» **Exercise**
Present the lines of every record below as one numbered list, leaving out any blank lines.

==========

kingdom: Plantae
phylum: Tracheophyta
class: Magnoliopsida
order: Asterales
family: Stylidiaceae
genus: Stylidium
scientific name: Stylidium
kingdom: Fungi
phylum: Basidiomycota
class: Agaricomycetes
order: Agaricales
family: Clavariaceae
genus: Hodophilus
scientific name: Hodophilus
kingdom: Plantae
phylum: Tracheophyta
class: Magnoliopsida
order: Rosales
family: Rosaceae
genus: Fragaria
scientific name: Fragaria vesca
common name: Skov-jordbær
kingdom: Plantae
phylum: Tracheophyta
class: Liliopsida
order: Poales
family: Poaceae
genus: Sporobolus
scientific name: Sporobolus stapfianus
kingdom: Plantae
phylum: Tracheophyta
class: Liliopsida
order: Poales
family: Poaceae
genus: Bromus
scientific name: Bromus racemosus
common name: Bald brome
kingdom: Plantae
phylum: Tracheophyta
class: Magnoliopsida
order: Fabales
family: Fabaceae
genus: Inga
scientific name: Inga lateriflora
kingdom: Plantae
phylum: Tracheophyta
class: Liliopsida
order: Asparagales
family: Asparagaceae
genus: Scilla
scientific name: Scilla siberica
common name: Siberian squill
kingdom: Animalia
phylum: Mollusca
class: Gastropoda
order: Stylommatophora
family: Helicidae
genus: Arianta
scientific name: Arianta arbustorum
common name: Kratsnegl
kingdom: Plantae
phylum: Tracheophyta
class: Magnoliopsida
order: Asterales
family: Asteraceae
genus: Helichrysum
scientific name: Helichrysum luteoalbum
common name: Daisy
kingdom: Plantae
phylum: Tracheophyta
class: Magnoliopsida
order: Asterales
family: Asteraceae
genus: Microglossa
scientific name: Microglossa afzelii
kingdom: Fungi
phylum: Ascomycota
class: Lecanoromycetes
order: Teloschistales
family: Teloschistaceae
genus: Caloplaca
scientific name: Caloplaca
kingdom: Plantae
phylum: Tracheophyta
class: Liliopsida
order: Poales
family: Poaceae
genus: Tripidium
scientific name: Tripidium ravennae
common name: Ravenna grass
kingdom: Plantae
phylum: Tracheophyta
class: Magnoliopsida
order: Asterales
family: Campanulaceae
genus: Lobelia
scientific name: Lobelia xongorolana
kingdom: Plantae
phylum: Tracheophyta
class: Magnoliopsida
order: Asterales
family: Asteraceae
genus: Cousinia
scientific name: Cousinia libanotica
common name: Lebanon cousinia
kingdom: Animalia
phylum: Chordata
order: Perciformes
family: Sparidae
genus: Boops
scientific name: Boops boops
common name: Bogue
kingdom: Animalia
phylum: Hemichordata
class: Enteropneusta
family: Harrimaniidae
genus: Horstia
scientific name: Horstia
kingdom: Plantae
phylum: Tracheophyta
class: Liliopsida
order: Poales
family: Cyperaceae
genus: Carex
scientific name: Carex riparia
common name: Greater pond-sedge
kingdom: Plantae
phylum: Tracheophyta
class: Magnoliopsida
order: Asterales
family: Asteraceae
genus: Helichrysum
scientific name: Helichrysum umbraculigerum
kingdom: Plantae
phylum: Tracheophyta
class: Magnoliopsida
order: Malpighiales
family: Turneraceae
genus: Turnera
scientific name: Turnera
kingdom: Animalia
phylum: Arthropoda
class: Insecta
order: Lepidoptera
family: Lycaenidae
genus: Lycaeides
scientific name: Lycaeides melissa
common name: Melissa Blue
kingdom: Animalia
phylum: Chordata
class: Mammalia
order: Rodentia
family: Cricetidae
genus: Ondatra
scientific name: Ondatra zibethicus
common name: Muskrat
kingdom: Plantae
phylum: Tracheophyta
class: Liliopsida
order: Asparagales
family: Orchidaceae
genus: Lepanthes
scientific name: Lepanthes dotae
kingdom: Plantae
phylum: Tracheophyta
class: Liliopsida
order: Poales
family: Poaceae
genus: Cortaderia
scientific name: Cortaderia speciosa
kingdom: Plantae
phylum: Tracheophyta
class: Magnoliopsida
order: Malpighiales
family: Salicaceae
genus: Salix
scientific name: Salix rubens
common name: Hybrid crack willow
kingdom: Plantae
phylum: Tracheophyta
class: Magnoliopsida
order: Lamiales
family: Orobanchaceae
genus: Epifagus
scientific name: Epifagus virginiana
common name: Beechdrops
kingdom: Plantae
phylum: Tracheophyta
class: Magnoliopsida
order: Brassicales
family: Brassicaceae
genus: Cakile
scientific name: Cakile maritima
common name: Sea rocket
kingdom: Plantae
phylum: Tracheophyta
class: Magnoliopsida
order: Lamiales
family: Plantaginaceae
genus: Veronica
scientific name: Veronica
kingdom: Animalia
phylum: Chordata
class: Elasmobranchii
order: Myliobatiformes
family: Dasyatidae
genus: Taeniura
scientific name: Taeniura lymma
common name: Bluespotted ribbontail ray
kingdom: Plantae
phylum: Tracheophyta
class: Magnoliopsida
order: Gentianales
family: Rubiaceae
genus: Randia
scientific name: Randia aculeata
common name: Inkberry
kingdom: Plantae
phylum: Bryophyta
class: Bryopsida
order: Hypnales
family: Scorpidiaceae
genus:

==========

» **Reply to the task**
1. kingdom: Plantae
2. phylum: Tracheophyta
3. class: Magnoliopsida
4. order: Asterales
5. family: Stylidiaceae
6. genus: Stylidium
7. scientific name: Stylidium
8. kingdom: Fungi
9. phylum: Basidiomycota
10. class: Agaricomycetes
11. order: Agaricales
12. family: Clavariaceae
13. genus: Hodophilus
14. scientific name: Hodophilus
15. kingdom: Plantae
16. phylum: Tracheophyta
17. class: Magnoliopsida
18. order: Rosales
19. family: Rosaceae
20. genus: Fragaria
21. scientific name: Fragaria vesca
22. common name: Skov-jordbær
23. kingdom: Plantae
24. phylum: Tracheophyta
25. class: Liliopsida
26. order: Poales
27. family: Poaceae
28. genus: Sporobolus
29. scientific name: Sporobolus stapfianus
30. kingdom: Plantae
31. phylum: Tracheophyta
32. class: Liliopsida
33. order: Poales
34. family: Poaceae
35. genus: Bromus
36. scientific name: Bromus racemosus
37. common name: Bald brome
38. kingdom: Plantae
39. phylum: Tracheophyta
40. class: Magnoliopsida
41. order: Fabales
42. family: Fabaceae
43. genus: Inga
44. scientific name: Inga lateriflora
45. kingdom: Plantae
46. phylum: Tracheophyta
47. class: Liliopsida
48. order: Asparagales
49. family: Asparagaceae
50. genus: Scilla
51. scientific name: Scilla siberica
52. common name: Siberian squill
53. kingdom: Animalia
54. phylum: Mollusca
55. class: Gastropoda
56. order: Stylommatophora
57. family: Helicidae
58. genus: Arianta
59. scientific name: Arianta arbustorum
60. common name: Kratsnegl
61. kingdom: Plantae
62. phylum: Tracheophyta
63. class: Magnoliopsida
64. order: Asterales
65. family: Asteraceae
66. genus: Helichrysum
67. scientific name: Helichrysum luteoalbum
68. common name: Daisy
69. kingdom: Plantae
70. phylum: Tracheophyta
71. class: Magnoliopsida
72. order: Asterales
73. family: Asteraceae
74. genus: Microglossa
75. scientific name: Microglossa afzelii
76. kingdom: Fungi
77. phylum: Ascomycota
78. class: Lecanoromycetes
79. order: Teloschistales
80. family: Teloschistaceae
81. genus: Caloplaca
82. scientific name: Caloplaca
83. kingdom: Plantae
84. phylum: Tracheophyta
85. class: Liliopsida
86. order: Poales
87. family: Poaceae
88. genus: Tripidium
89. scientific name: Tripidium ravennae
90. common name: Ravenna grass
91. kingdom: Plantae
92. phylum: Tracheophyta
93. class: Magnoliopsida
94. order: Asterales
95. family: Campanulaceae
96. genus: Lobelia
97. scientific name: Lobelia xongorolana
98. kingdom: Plantae
99. phylum: Tracheophyta
100. class: Magnoliopsida
101. order: Asterales
102. family: Asteraceae
103. genus: Cousinia
104. scientific name: Cousinia libanotica
105. common name: Lebanon cousinia
106. kingdom: Animalia
107. phylum: Chordata
108. order: Perciformes
109. family: Sparidae
110. genus: Boops
111. scientific name: Boops boops
112. common name: Bogue
113. kingdom: Animalia
114. phylum: Hemichordata
115. class: Enteropneusta
116. family: Harrimaniidae
117. genus: Horstia
118. scientific name: Horstia
119. kingdom: Plantae
120. phylum: Tracheophyta
121. class: Liliopsida
122. order: Poales
123. family: Cyperaceae
124. genus: Carex
125. scientific name: Carex riparia
126. common name: Greater pond-sedge
127. kingdom: Plantae
128. phylum: Tracheophyta
129. class: Magnoliopsida
130. order: Asterales
131. family: Asteraceae
132. genus: Helichrysum
133. scientific name: Helichrysum umbraculigerum
134. kingdom: Plantae
135. phylum: Tracheophyta
136. class: Magnoliopsida
137. order: Malpighiales
138. family: Turneraceae
139. genus: Turnera
140. scientific name: Turnera
141. kingdom: Animalia
142. phylum: Arthropoda
143. class: Insecta
144. order: Lepidoptera
145. family: Lycaenidae
146. genus: Lycaeides
147. scientific name: Lycaeides melissa
148. common name: Melissa Blue
149. kingdom: Animalia
150. phylum: Chordata
151. class: Mammalia
152. order: Rodentia
153. family: Cricetidae
154. genus: Ondatra
155. scientific name: Ondatra zibethicus
156. common name: Muskrat
157. kingdom: Plantae
158. phylum: Tracheophyta
159. class: Liliopsida
160. order: Asparagales
161. family: Orchidaceae
162. genus: Lepanthes
163. scientific name: Lepanthes dotae
164. kingdom: Plantae
165. phylum: Tracheophyta
166. class: Liliopsida
167. order: Poales
168. family: Poaceae
169. genus: Cortaderia
170. scientific name: Cortaderia speciosa
171. kingdom: Plantae
172. phylum: Tracheophyta
173. class: Magnoliopsida
174. order: Malpighiales
175. family: Salicaceae
176. genus: Salix
177. scientific name: Salix rubens
178. common name: Hybrid crack willow
179. kingdom: Plantae
180. phylum: Tracheophyta
181. class: Magnoliopsida
182. order: Lamiales
183. family: Orobanchaceae
184. genus: Epifagus
185. scientific name: Epifagus virginiana
186. common name: Beechdrops
187. kingdom: Plantae
188. phylum: Tracheophyta
189. class: Magnoliopsida
190. order: Brassicales
191. family: Brassicaceae
192. genus: Cakile
193. scientific name: Cakile maritima
194. common name: Sea rocket
195. kingdom: Plantae
196. phylum: Tracheophyta
197. class: Magnoliopsida
198. order: Lamiales
199. family: Plantaginaceae
200. genus: Veronica
201. scientific name: Veronica
202. kingdom: Animalia
203. phylum: Chordata
204. class: Elasmobranchii
205. order: Myliobatiformes
206. family: Dasyatidae
207. genus: Taeniura
208. scientific name: Taeniura lymma
209. common name: Bluespotted ribbontail ray
210. kingdom: Plantae
211. phylum: Tracheophyta
212. class: Magnoliopsida
213. order: Gentianales
214. family: Rubiaceae
215. genus: Randia
216. scientific name: Randia aculeata
217. common name: Inkberry
218. kingdom: Plantae
219. phylum: Bryophyta
220. class: Bryopsida
221. order: Hypnales
222. family: Scorpidiaceae
223. genus:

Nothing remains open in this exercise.